Work to complete. From the first line of the material through the line containing "immunohistochemical staining in", restate everything word for word and nothing more.

Provided records.

────────────────

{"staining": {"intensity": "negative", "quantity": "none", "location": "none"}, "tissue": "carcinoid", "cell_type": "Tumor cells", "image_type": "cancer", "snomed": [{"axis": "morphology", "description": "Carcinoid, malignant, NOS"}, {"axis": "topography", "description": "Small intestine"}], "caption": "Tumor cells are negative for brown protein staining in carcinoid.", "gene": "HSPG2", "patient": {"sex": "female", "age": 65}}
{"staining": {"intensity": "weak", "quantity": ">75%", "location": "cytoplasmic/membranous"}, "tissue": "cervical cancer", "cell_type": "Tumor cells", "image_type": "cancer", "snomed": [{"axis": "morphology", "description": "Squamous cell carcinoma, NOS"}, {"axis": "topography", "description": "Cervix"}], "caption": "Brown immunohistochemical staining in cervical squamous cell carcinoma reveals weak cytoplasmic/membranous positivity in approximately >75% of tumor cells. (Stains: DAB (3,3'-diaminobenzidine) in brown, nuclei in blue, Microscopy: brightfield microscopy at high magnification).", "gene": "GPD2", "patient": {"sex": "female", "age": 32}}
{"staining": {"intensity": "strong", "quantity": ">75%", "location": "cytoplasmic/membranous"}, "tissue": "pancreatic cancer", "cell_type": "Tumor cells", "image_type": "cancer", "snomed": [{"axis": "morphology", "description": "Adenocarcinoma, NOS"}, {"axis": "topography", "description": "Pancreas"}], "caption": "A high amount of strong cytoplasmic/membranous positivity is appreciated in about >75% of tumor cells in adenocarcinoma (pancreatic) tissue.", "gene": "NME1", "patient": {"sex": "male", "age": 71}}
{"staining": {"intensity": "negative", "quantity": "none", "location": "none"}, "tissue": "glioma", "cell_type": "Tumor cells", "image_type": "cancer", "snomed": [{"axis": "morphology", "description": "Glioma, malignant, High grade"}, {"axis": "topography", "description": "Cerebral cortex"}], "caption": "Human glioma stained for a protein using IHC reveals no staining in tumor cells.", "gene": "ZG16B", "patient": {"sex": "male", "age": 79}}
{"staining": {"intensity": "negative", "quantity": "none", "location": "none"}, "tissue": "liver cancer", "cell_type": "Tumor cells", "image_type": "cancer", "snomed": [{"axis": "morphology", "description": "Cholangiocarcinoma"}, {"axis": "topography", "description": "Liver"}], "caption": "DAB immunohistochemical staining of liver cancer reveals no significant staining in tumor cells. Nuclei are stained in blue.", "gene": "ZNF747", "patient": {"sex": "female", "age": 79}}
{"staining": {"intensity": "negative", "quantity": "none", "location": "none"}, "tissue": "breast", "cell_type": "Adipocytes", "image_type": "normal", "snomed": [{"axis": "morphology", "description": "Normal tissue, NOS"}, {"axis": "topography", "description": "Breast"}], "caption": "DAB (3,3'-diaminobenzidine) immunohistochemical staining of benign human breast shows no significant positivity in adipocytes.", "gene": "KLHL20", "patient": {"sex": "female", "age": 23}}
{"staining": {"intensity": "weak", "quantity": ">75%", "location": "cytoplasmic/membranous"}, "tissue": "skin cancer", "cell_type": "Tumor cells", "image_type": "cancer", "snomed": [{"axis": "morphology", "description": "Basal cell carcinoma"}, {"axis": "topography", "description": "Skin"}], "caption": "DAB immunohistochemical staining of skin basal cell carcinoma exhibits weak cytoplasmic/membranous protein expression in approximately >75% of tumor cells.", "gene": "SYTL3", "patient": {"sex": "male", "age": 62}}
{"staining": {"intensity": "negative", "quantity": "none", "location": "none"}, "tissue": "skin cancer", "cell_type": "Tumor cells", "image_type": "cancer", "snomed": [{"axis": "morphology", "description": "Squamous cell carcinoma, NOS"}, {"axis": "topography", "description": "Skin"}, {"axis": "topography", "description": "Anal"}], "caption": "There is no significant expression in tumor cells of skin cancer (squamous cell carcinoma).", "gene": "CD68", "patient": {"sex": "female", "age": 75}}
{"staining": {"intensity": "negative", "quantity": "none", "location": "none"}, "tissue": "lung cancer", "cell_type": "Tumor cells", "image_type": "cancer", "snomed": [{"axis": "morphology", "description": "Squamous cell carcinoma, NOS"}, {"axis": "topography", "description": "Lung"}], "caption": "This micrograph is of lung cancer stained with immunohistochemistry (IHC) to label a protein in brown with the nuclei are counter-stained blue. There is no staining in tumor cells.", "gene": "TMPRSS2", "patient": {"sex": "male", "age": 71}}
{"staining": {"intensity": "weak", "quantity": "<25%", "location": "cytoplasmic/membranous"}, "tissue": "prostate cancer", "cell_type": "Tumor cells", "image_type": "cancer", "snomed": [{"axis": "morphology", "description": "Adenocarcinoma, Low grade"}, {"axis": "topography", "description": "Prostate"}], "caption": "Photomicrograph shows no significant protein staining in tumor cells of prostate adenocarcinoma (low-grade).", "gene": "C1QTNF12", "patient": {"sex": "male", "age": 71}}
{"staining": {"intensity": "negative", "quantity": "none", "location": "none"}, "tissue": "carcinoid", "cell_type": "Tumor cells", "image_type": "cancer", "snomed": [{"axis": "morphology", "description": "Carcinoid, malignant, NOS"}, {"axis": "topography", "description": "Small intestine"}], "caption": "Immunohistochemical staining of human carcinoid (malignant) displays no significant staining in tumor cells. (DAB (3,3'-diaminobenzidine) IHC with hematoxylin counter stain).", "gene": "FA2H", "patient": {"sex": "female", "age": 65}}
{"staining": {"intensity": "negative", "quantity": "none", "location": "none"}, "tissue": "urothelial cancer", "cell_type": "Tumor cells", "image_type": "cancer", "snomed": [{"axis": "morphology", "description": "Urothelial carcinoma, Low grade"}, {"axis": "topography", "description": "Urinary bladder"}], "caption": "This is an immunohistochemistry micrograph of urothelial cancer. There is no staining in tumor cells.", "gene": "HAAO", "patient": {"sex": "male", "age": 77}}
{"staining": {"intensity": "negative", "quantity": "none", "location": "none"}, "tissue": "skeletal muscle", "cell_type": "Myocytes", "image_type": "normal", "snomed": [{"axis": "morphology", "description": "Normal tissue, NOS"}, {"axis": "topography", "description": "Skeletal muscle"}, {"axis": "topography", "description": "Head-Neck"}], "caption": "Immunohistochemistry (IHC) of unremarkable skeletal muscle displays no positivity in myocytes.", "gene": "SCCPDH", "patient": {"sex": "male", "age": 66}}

────────────────

Exercise response.
{"staining": {"intensity": "negative", "quantity": "none", "location": "none"}, "tissue": "carcinoid", "cell_type": "Tumor cells", "image_type": "cancer", "snomed": [{"axis": "morphology", "description": "Carcinoid, malignant, NOS"}, {"axis": "topography", "description": "Small intestine"}], "caption": "Tumor cells are negative for brown protein staining in carcinoid.", "gene": "HSPG2", "patient": {"sex": "female", "age": 65}}
{"staining": {"intensity": "weak", "quantity": ">75%", "location": "cytoplasmic/membranous"}, "tissue": "cervical cancer", "cell_type": "Tumor cells", "image_type": "cancer", "snomed": [{"axis": "morphology", "description": "Squamous cell carcinoma, NOS"}, {"axis": "topography", "description": "Cervix"}], "caption": "Brown immunohistochemical staining in cervical squamous cell carcinoma reveals weak cytoplasmic/membranous positivity in approximately >75% of tumor cells. (Stains: DAB (3,3'-diaminobenzidine) in brown, nuclei in blue, Microscopy: brightfield microscopy at high magnification).", "gene": "GPD2", "patient": {"sex": "female", "age": 32}}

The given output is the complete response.